Membership in Texas Association of Realtors gives agents current, accurate MLS listing information as well as access to MLS properties without needing the cooperation of the listing agent. That organization is a 501(c)(3) nonprofit. TREPAC is the organization’s political action committee and, because it is a 501(c)(4), there is a firewall between the two organizations. Realtors are asked to voluntarily contribute to the PAC.
More than Texas
The problem isn’t just in Texas.
Geoff Rosenberger is a member of the Atlantic City and County Board of Realtors and New Jersey Association Of Realtors.
“Gay Realtor members, my self included, have been addressing the issue of RPAC dollars we give to anti-gay legislators for a while with the national association and state associations of Realtors, to absolutely no avail,” Rosenberger said.
He said his years of membership dues fund these legislators, and he has no alternative organization to join that would give him access to MLS listings.
Rosenberger been asking the current New Jersey organization to open a discussion regarding who their PAC is funding. After two months, he’s received no response.

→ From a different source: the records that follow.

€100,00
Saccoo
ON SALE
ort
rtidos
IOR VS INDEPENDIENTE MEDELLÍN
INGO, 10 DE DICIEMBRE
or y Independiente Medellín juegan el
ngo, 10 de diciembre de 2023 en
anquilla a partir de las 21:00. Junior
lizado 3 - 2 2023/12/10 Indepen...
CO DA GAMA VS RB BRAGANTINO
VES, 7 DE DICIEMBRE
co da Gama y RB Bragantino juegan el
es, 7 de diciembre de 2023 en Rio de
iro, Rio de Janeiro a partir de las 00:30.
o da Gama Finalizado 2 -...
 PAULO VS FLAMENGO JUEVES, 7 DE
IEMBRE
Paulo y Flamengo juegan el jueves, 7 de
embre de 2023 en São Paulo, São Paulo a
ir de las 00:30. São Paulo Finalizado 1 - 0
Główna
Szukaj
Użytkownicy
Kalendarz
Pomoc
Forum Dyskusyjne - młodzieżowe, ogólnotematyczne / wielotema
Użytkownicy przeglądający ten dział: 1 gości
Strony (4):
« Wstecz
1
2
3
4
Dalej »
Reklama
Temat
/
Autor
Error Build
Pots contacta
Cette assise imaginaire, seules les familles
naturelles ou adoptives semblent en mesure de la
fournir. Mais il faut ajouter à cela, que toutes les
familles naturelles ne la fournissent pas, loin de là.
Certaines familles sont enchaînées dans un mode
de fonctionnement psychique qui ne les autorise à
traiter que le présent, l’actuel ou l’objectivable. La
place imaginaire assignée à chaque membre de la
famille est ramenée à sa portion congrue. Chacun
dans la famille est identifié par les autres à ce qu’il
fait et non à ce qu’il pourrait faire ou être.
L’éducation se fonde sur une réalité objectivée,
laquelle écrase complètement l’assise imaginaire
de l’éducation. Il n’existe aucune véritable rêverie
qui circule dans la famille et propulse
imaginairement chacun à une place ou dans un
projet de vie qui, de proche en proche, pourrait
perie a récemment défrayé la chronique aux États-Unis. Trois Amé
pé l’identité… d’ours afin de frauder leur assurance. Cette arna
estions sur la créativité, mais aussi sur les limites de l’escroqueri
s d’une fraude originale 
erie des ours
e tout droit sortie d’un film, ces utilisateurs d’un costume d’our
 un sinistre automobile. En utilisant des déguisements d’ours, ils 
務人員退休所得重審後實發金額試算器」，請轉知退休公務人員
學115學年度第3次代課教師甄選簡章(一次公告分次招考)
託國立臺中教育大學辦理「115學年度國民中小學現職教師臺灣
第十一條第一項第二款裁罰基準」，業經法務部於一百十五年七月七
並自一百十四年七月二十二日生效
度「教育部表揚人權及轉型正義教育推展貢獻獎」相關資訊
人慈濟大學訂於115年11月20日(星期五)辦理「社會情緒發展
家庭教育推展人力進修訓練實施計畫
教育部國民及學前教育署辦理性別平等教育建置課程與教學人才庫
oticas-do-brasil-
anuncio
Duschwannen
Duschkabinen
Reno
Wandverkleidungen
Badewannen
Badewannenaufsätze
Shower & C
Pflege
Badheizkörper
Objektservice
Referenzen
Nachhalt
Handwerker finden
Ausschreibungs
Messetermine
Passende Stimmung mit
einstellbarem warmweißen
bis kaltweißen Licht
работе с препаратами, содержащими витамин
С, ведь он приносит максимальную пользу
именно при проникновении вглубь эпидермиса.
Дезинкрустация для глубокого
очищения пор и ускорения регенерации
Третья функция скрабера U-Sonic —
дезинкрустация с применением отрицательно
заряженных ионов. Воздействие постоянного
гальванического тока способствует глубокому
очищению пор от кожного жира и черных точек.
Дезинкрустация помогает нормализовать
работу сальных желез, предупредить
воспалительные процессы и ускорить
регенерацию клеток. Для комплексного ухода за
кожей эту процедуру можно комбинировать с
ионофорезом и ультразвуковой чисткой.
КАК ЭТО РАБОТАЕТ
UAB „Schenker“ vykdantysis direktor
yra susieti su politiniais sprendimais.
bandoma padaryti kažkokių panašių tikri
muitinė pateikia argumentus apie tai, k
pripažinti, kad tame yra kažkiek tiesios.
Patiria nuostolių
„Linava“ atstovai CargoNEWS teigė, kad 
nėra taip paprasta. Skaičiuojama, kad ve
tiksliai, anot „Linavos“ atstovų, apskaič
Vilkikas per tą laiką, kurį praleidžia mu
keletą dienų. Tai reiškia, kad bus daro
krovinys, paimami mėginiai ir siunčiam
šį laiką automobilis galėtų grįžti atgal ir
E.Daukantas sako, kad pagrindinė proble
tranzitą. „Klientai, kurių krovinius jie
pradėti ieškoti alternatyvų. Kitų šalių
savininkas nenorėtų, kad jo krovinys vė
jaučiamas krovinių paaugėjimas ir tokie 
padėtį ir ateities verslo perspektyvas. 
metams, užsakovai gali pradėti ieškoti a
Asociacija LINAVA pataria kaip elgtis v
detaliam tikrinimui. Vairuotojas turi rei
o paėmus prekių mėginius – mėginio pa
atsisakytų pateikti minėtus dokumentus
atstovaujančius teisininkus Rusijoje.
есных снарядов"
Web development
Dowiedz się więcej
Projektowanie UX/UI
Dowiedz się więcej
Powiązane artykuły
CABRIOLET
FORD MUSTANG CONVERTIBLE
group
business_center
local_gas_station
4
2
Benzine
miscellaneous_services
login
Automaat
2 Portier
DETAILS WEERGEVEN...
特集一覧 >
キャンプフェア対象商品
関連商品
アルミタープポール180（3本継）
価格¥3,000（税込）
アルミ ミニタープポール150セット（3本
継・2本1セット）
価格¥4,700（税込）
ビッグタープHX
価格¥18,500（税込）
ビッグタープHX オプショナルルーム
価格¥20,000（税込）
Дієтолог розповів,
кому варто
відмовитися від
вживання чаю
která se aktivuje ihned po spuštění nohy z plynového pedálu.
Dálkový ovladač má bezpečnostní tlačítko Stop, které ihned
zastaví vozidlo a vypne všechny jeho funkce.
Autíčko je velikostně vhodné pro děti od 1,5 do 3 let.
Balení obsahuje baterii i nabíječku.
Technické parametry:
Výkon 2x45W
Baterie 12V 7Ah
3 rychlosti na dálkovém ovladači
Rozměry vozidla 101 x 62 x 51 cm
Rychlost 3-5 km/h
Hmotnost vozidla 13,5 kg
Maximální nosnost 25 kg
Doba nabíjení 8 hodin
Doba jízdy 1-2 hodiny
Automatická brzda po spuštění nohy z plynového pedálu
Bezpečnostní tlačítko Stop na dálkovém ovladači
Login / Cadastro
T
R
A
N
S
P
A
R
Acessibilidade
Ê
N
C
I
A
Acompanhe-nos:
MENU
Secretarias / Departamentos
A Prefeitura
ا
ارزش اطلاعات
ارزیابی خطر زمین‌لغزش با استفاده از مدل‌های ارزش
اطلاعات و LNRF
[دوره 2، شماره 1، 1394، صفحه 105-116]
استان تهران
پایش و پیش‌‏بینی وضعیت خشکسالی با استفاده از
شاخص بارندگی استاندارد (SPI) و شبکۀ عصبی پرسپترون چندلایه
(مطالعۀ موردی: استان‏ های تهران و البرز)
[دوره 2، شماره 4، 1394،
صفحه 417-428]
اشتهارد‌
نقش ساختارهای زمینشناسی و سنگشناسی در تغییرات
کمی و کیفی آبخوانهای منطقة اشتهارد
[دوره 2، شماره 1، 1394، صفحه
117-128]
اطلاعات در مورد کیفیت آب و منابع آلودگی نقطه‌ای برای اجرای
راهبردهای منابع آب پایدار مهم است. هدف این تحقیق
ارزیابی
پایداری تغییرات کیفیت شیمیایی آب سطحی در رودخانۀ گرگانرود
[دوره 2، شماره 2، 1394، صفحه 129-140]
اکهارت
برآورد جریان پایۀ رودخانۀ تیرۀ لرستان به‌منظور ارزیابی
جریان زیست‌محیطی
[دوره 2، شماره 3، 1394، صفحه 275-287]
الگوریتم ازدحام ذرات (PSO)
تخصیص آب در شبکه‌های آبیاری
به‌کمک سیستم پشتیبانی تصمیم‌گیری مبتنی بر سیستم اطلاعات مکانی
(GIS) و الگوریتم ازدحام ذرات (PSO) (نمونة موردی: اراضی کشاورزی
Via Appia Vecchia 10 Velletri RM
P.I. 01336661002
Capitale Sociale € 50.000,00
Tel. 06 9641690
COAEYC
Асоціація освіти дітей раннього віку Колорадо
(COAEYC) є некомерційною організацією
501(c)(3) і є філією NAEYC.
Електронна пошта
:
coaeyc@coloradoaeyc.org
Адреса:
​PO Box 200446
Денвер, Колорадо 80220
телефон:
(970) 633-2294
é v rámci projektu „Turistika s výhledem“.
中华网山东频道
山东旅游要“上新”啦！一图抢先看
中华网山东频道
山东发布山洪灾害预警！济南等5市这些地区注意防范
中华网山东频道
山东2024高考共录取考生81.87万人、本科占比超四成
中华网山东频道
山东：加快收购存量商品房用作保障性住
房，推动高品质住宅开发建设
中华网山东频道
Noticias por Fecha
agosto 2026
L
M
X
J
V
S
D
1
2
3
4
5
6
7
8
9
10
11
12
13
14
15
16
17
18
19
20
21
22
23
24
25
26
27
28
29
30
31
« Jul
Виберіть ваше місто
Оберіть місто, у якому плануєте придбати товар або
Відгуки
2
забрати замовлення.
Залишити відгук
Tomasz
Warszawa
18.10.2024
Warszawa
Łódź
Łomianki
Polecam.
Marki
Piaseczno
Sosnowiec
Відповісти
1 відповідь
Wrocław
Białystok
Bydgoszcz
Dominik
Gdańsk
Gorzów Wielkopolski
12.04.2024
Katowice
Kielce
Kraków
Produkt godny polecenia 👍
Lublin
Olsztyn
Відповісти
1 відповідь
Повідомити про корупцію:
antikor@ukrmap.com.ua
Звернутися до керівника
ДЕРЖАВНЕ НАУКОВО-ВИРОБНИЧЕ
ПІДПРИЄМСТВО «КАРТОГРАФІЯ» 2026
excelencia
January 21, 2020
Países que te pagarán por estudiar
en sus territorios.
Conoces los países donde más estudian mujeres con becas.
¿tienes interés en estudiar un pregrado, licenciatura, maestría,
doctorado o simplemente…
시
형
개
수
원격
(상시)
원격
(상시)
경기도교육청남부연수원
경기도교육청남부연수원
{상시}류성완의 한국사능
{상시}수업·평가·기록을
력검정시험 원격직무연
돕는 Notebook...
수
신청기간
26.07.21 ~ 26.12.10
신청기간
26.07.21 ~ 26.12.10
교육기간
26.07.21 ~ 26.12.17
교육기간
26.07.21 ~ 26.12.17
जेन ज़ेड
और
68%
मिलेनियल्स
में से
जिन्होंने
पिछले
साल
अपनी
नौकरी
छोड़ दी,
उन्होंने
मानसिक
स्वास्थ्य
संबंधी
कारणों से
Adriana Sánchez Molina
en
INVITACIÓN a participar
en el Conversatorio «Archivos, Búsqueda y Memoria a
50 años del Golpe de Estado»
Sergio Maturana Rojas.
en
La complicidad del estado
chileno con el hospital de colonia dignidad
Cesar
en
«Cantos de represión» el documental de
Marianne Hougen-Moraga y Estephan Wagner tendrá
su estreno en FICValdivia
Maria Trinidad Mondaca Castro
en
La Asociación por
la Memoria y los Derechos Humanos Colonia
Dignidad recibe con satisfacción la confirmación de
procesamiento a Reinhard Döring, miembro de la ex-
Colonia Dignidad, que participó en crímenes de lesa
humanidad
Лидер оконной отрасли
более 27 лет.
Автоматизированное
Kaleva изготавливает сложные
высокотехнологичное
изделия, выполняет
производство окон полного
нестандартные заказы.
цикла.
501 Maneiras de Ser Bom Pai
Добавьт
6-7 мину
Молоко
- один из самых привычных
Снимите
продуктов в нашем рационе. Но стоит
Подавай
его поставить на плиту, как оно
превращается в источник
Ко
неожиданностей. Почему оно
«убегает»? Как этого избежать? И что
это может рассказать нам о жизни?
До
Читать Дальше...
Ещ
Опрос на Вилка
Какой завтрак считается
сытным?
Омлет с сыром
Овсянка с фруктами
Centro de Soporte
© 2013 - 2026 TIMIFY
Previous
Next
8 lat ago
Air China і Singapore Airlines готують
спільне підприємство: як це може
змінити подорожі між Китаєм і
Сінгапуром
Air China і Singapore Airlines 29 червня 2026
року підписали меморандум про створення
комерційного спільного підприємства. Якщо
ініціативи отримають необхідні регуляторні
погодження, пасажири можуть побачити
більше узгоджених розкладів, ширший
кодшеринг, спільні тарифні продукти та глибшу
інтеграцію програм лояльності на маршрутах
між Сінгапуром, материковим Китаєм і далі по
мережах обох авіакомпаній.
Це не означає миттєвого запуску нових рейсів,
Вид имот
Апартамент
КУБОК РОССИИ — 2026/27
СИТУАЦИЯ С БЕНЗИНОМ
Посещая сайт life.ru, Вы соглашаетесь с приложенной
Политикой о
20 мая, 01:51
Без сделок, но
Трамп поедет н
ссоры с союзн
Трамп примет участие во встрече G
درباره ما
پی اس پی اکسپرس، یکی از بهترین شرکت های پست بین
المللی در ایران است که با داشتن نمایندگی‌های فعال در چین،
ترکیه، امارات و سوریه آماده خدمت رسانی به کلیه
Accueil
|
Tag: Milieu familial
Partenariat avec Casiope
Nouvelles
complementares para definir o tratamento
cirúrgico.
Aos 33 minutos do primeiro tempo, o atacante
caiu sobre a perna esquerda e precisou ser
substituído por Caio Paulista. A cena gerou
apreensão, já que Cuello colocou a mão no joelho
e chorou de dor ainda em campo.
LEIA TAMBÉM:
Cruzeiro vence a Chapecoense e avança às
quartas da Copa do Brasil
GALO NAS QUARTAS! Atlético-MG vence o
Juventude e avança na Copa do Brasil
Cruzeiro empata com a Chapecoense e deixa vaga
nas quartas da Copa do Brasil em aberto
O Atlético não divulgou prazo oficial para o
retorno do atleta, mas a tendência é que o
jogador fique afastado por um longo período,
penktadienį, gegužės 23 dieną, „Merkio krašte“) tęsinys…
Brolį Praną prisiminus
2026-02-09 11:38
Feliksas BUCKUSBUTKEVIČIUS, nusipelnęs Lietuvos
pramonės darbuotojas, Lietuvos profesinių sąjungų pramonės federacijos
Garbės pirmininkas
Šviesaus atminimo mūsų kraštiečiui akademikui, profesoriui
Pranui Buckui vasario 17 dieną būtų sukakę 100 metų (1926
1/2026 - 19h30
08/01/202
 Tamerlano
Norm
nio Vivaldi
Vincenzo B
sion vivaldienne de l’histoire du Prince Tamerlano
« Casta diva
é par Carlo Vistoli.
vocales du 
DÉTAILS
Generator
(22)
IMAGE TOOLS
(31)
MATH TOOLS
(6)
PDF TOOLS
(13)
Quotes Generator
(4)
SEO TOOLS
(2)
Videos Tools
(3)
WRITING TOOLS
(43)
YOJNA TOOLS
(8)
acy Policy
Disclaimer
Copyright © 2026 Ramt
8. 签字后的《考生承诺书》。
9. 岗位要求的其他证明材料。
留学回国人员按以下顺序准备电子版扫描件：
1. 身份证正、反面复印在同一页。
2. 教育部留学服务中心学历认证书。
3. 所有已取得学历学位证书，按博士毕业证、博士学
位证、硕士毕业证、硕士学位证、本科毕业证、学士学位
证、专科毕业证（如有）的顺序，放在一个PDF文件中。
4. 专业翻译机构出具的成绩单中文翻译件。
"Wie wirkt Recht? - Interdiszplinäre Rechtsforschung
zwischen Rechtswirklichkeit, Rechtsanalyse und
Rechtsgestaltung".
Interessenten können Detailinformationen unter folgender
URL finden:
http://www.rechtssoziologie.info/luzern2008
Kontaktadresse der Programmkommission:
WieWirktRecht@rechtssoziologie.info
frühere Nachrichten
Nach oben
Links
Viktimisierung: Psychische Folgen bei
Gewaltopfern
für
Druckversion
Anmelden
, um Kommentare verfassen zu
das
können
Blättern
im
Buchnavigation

Yet funding these anti-equality legislators seems to violate the National Association of Realtors’ strict code of ethics, which says a Realtor “shall not deny equal professional services to any person for reasons of race, color, religion, sex, handicap, familial status, national origin, sexual orientation  or gender identity.”
“Across the country, RPAC contributes to legislators who are anti-gay on many issues which affect our property rights,” Rosenberger said.
After passage of the so-called Religious Freedom Restoration Act in Indiana, Bruce Bright, the president of the Indiana Association of  Realtors, issued a statement. His state’s PAC, supported by many LGBT real estate agents, had been contributing to politicians who voted for the anti-LGBT discrimination law.
“The economic harm that has beset our state is real, it is obvious, and it must be stopped,” Bright said in his statement. “We add our voice to the chorus: Fix this issue now.”
Attempts to contact TREPAC for comments on this story have been unsuccessful so far.
This article appeared in the Dallas Voice print edition May 15, 2015.